There is an optional OCR plug-in for converting scanned text in PDF documents into actual native text. The plug-in can be installed directly from with PDFelement although be aware that it’s a 400MB+ download. Once installed, any scanned document can be converted so that bitmapped text becomes native text, which you can then edit.
From our tests the OCR worked well with large chunks of text on scanned documents from a Fujitsu ScanSnap and even an iPhone. However, it wasn’t as effective on more complicated pages that included tables where text was quite close to table outlines, which led to the OCR simply missing text and leaving it as bitmap.
Possibly one of the most common wishes for PDFs is converting them to a Word document. As you would imagine, PDFelement handles this well, albeit you should never expect the conversion process to be flawless: a relatively simple terms & conditions document inherited random exclamation marks throughout the document; a more complex document with tables and simple graphics held up reasonably well but certain tables lost their colour shading. However, the export to Word process is satisfactory enough to communicate the text in a document via Word.

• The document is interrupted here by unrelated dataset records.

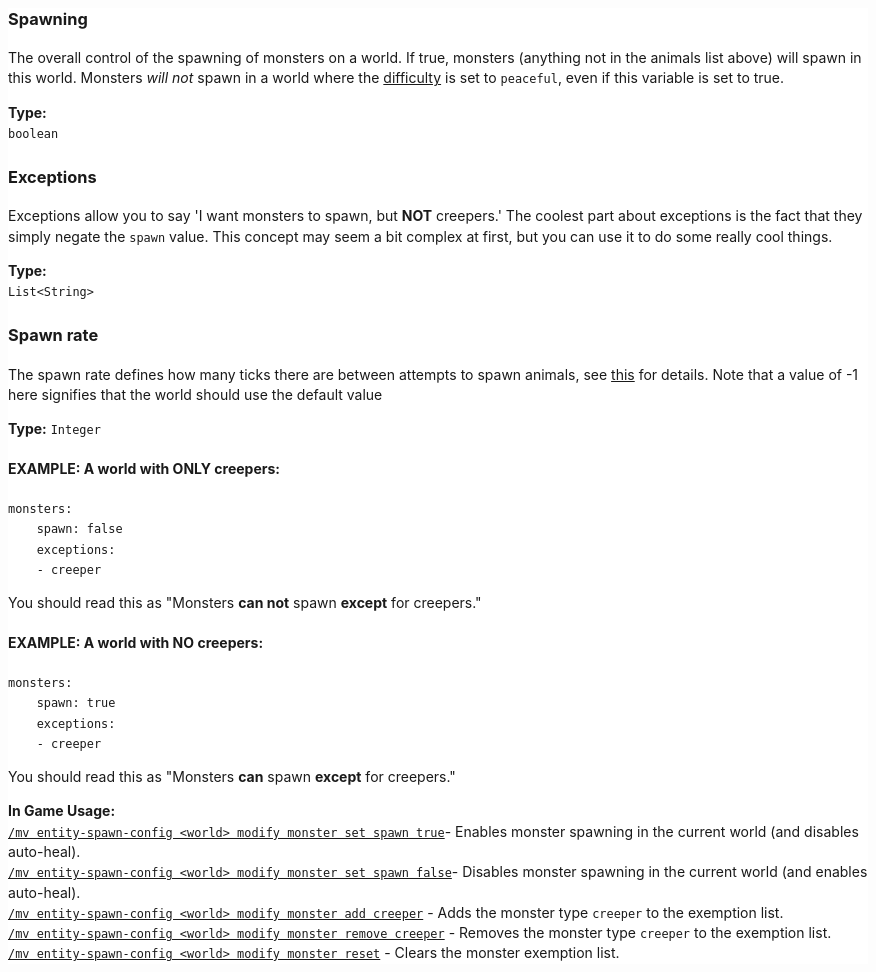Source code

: ### Spawning

The overall control of the spawning of monsters on a world. If true, monsters (anything not in the animals list above) will spawn in this world. Monsters _will not_ spawn in a world where the [difficulty](#Difficulty) is set to `peaceful`, even if this variable is set to true.

**Type:**  
`boolean`

### Exceptions

Exceptions allow you to say 'I want monsters to spawn, but **NOT** creepers.' The coolest part about exceptions is the fact that they simply negate the `spawn` value. This concept may seem a bit complex at first, but you can use it to do some really cool things.

**Type:**  
`List<String>`

### Spawn rate

The spawn rate defines how many ticks there are between attempts to spawn animals, see [this](<https://jd.papermc.io/paper/1.21.4/org/bukkit/World.html#setTicksPerAnimalSpawns(int)>) for details. Note that a value of -1 here signifies that the world should use the default value

**Type:**
`Integer`

#### EXAMPLE: A world with ONLY creepers:

    monsters:
        spawn: false
        exceptions:
        - creeper

You should read this as "Monsters **can not** spawn **except** for creepers."

#### EXAMPLE: A world with NO creepers:

    monsters:
        spawn: true
        exceptions:
        - creeper

You should read this as "Monsters **can** spawn **except** for creepers."

**In Game Usage:**  
[`/mv entity-spawn-config <world> modify monster set spawn true`](/core/fundamentals/commands-usage#Entity-Spawn-Config-Modify-Command)- Enables monster spawning in the current world (and disables auto-heal).  
[`/mv entity-spawn-config <world> modify monster set spawn false`](/core/fundamentals/commands-usage#Entity-Spawn-Config-Modify-Command)- Disables monster spawning in the current world (and enables auto-heal).  
[`/mv entity-spawn-config <world> modify monster add creeper`](/core/fundamentals/commands-usage#Entity-Spawn-Config-Modify-Command) - Adds the monster type `creeper` to the exemption list.  
[`/mv entity-spawn-config <world> modify monster remove creeper`](/core/fundamentals/commands-usage#Entity-Spawn-Config-Modify-Command) - Removes the monster type `creeper` to the exemption list.  
[`/mv entity-spawn-config <world> modify monster reset`](/core/fundamentals/commands-usage#Entity-Spawn-Config-Modify-Command) - Clears the monster exemption list.
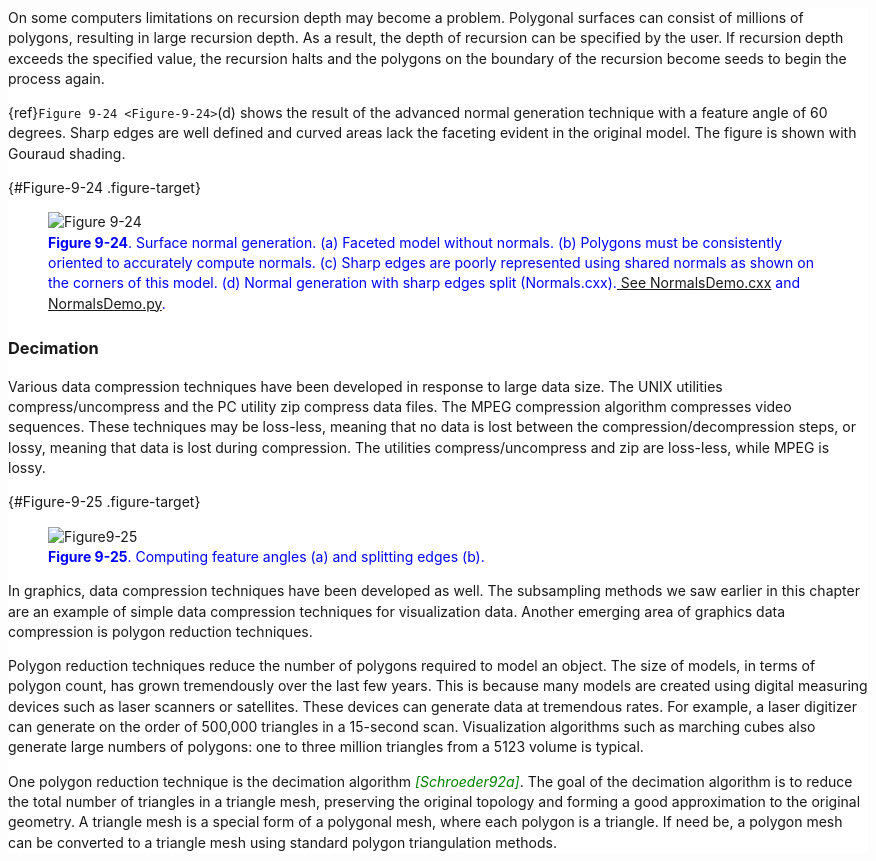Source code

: On some computers limitations on recursion depth may become a problem. Polygonal surfaces can consist of millions of polygons, resulting in large recursion depth. As a result, the depth of recursion can be specified by the user. If recursion depth exceeds the specified value, the recursion halts and the polygons on the boundary of the recursion become seeds to begin the process again.

{ref}`Figure 9-24 <Figure-9-24>`(d) shows the result of the advanced normal generation technique with a feature angle of 60 degrees. Sharp edges are well defined and curved areas lack the faceting evident in the original model. The figure is shown with Gouraud shading.

{#Figure-9-24 .figure-target}
&nbsp;
<figure>
  <img src="https://raw.githubusercontent.com/Kitware/vtk-examples/gh-pages/src/Testing/Baseline/Cxx/Visualization/TestNormalsDemo.png?raw=true" width="640" alt="Figure 9-24">
  <figcaption style="color:blue"><b>Figure 9-24</b>. Surface normal generation. (a) Faceted model without normals. (b) Polygons must be consistently oriented to accurately compute normals. (c) Sharp edges are poorly represented using shared normals as shown on the corners of this model. (d) Normal generation with sharp edges split (Normals.cxx).<a href="https://kitware.github.io/vtk-examples/site/Cxx/Visualization/NormalsDemo" title="NormalsDemo"> See NormalsDemo.cxx</a> and <a href="https://kitware.github.io/vtk-examples/site/Python/Visualization/NormalsDemo" title="NormalsDemo"> NormalsDemo.py</a>.</figcaption>
</figure>

### Decimation

Various data compression techniques have been developed in response to large data size. The UNIX utilities compress/uncompress and the PC utility zip compress data files. The MPEG compression algorithm compresses video sequences. These techniques may be loss-less, meaning that no data is lost between the compression/decompression steps, or lossy, meaning that data is lost during compression. The utilities compress/uncompress and zip are loss-less, while MPEG is lossy.

{#Figure-9-25 .figure-target}
&nbsp;
<figure>
  <img src="https://github.com/Kitware/vtk-book/releases/download/book-resources/Figure9-25.png?raw=true" width="640" alt="Figure9-25">
  <figcaption style="color:blue"><b>Figure 9-25</b>. Computing feature angles (a) and splitting edges (b).</figcaption>
</figure>

In graphics, data compression techniques have been developed as well. The subsampling methods we saw earlier in this chapter are an example of simple data compression techniques for visualization data. Another emerging area of graphics data compression is polygon reduction techniques.

Polygon reduction techniques reduce the number of polygons required to model an object. The size of models, in terms of polygon count, has grown tremendously over the last few years. This is because many models are created using digital measuring devices such as laser scanners or satellites. These devices can generate data at tremendous rates. For example, a laser digitizer can generate on the order of 500,000 triangles in a 15-second scan. Visualization algorithms such as marching cubes also generate large numbers of polygons: one to three million triangles from a 5123 volume is typical.

One polygon reduction technique is the decimation algorithm <em style="color:green;background-color: white">\[Schroeder92a\]</em>. The goal of the decimation algorithm is to reduce the total number of triangles in a triangle mesh, preserving the original topology and forming a good approximation to the original geometry. A triangle mesh is a special form of a polygonal mesh, where each polygon is a triangle. If need be, a polygon mesh can be converted to a triangle mesh using standard polygon triangulation methods.
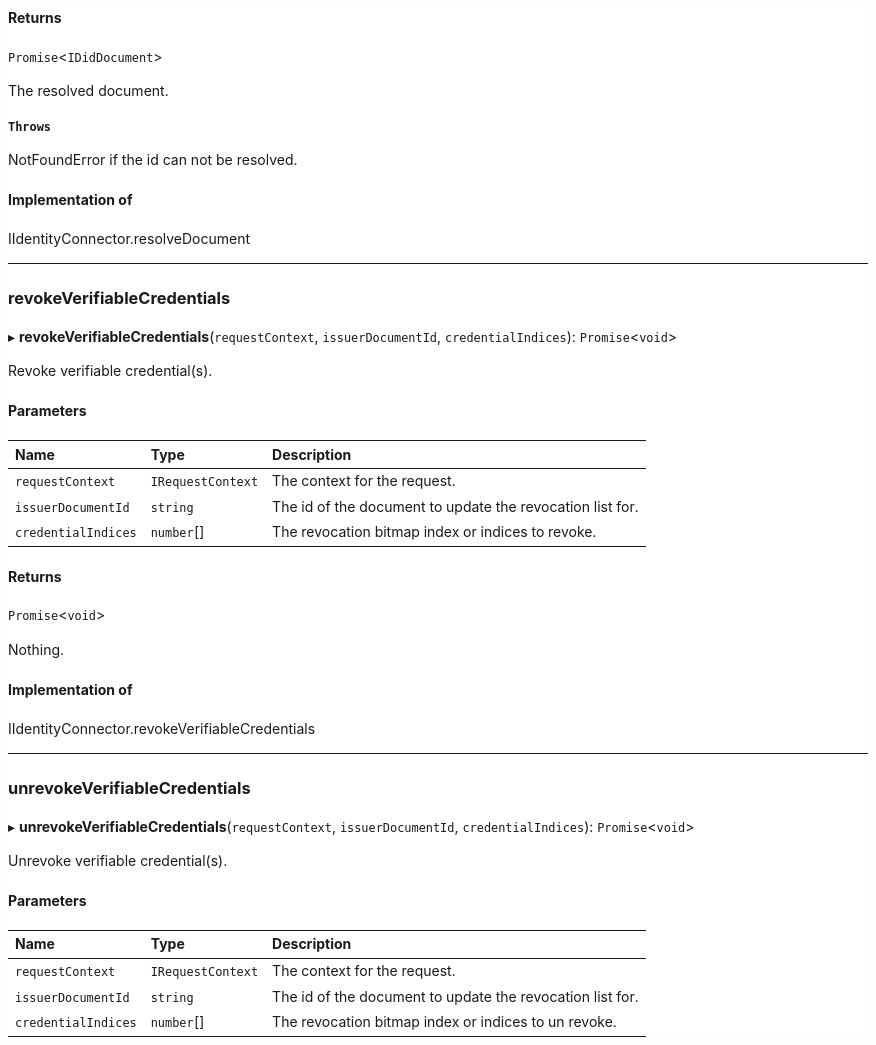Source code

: #### Returns

`Promise`\<`IDidDocument`\>

The resolved document.

**`Throws`**

NotFoundError if the id can not be resolved.

#### Implementation of

IIdentityConnector.resolveDocument

---

### revokeVerifiableCredentials

▸ **revokeVerifiableCredentials**(`requestContext`, `issuerDocumentId`, `credentialIndices`): `Promise`\<`void`\>

Revoke verifiable credential(s).

#### Parameters

| Name                | Type              | Description                                               |
| :------------------ | :---------------- | :-------------------------------------------------------- |
| `requestContext`    | `IRequestContext` | The context for the request.                              |
| `issuerDocumentId`  | `string`          | The id of the document to update the revocation list for. |
| `credentialIndices` | `number`[]        | The revocation bitmap index or indices to revoke.         |

#### Returns

`Promise`\<`void`\>

Nothing.

#### Implementation of

IIdentityConnector.revokeVerifiableCredentials

---

### unrevokeVerifiableCredentials

▸ **unrevokeVerifiableCredentials**(`requestContext`, `issuerDocumentId`, `credentialIndices`): `Promise`\<`void`\>

Unrevoke verifiable credential(s).

#### Parameters

| Name                | Type              | Description                                               |
| :------------------ | :---------------- | :-------------------------------------------------------- |
| `requestContext`    | `IRequestContext` | The context for the request.                              |
| `issuerDocumentId`  | `string`          | The id of the document to update the revocation list for. |
| `credentialIndices` | `number`[]        | The revocation bitmap index or indices to un revoke.      |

If editing PDFs and re-saving them either as PDFs or converting them to Word (or the many other formats that it support) is important to you then PDFelement is a valuable and reasonably priced application that does exactly what it says it does in a solid, lightweight application.
Compared to Adobe Acrobat it’s a no brainer unless you’re a graphics professional. At the $99 price point you’ve still got to be serious about regularly wanting to edit PDFs, but it’s one of those tools that you'll soon wonder how you ever managed without it.